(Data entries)
::::::::
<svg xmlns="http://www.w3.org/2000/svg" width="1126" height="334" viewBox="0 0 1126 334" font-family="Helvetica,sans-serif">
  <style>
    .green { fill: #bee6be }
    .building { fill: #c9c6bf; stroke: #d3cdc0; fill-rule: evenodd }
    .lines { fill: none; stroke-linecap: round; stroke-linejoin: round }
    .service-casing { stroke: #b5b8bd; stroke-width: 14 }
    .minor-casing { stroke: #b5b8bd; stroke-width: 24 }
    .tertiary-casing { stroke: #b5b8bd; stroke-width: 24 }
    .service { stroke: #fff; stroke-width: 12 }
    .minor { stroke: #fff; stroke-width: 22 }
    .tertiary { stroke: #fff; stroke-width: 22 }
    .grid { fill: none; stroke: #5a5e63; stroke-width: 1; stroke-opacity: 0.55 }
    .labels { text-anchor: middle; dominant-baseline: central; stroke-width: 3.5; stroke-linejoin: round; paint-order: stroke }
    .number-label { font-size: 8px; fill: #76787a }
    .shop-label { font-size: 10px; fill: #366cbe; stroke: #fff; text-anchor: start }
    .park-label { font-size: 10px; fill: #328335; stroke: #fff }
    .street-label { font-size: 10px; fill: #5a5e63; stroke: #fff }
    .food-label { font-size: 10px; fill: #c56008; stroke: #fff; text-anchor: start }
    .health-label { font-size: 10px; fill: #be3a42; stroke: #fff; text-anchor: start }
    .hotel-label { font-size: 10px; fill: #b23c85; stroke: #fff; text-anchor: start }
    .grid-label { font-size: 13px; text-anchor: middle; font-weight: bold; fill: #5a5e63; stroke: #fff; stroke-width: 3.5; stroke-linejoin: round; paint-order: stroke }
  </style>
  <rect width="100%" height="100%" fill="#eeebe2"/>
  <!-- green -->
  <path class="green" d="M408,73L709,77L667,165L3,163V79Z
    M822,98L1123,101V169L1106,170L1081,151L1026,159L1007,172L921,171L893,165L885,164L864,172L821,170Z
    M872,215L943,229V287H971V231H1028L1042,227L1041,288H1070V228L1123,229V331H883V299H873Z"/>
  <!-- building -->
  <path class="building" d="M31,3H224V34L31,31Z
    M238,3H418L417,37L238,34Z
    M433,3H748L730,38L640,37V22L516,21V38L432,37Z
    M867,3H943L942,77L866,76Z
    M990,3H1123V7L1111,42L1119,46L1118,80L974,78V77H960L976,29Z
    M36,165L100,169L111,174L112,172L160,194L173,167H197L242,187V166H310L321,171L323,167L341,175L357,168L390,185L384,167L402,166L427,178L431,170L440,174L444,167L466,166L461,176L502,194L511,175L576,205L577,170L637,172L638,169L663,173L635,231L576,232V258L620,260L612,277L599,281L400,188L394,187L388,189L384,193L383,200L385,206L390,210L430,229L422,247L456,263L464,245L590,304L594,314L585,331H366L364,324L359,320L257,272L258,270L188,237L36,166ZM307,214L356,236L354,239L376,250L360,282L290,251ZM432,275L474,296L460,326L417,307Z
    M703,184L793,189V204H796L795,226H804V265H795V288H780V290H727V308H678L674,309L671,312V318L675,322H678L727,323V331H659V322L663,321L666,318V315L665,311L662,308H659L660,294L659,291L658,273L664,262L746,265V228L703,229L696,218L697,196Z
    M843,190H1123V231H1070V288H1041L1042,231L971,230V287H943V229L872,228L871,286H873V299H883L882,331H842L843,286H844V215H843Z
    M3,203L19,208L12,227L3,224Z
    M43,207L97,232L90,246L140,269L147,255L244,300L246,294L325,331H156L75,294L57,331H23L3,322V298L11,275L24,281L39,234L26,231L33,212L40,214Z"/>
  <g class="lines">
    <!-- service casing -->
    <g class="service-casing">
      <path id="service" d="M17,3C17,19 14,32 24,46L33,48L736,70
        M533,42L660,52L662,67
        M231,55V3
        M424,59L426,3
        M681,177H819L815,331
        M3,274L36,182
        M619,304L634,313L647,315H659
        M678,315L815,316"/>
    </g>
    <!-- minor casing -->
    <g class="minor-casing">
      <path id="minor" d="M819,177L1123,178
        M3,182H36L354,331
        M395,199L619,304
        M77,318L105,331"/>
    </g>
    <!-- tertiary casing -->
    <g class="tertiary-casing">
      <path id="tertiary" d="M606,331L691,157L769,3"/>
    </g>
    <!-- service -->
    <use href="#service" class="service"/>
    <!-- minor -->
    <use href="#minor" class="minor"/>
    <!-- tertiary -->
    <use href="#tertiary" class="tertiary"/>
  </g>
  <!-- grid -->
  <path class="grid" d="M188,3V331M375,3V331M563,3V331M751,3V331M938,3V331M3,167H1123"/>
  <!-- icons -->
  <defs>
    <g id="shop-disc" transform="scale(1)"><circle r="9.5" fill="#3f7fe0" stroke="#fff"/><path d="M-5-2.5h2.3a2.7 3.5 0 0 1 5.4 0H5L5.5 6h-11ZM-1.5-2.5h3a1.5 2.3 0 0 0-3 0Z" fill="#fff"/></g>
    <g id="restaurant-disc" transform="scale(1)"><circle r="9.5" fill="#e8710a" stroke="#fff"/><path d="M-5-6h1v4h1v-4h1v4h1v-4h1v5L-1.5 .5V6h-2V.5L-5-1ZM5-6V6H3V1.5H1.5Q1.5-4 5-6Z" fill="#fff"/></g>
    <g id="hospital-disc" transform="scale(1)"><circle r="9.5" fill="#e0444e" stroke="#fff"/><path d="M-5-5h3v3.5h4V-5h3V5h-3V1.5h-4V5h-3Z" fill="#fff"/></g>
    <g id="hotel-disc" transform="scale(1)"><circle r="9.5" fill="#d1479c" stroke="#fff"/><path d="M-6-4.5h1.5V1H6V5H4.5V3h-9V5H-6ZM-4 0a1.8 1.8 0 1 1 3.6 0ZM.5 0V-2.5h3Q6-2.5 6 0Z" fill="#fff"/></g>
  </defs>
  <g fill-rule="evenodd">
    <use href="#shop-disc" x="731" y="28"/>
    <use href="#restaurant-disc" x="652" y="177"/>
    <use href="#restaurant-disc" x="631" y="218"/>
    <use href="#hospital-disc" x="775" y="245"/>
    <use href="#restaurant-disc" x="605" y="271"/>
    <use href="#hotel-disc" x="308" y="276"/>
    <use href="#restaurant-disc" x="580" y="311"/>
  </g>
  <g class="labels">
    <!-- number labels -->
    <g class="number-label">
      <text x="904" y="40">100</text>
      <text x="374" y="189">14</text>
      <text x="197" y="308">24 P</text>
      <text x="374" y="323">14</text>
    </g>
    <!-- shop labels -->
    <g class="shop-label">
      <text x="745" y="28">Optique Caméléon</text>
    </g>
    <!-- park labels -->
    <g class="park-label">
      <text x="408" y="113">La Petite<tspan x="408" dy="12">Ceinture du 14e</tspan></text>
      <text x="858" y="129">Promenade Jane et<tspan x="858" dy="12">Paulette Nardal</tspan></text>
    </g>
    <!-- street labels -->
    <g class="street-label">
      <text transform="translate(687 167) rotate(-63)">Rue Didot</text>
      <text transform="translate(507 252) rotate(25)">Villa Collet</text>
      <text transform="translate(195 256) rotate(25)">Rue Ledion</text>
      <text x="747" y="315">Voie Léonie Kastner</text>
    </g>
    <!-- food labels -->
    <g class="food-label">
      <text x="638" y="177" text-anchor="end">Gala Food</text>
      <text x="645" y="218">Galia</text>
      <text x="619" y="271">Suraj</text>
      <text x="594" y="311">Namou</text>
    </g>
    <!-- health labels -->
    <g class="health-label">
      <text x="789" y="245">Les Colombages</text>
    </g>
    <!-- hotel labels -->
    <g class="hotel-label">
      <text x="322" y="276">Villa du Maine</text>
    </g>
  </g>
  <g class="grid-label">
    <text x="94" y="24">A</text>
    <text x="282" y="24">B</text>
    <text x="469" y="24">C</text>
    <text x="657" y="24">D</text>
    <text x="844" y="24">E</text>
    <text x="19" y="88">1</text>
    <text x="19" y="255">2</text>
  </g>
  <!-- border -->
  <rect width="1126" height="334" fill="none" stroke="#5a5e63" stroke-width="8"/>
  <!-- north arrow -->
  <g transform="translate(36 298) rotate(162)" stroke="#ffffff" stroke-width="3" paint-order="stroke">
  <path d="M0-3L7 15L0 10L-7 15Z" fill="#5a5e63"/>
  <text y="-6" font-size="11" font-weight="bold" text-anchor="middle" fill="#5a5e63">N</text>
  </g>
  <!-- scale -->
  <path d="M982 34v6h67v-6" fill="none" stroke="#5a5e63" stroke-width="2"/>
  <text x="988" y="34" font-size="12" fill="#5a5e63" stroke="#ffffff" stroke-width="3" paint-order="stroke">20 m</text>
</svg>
::::::::
Each line of the data that includes "lines" should be copied.

TASK RESPONSE —
    .lines { fill: none; stroke-linecap: round; stroke-linejoin: round }
  <g class="lines">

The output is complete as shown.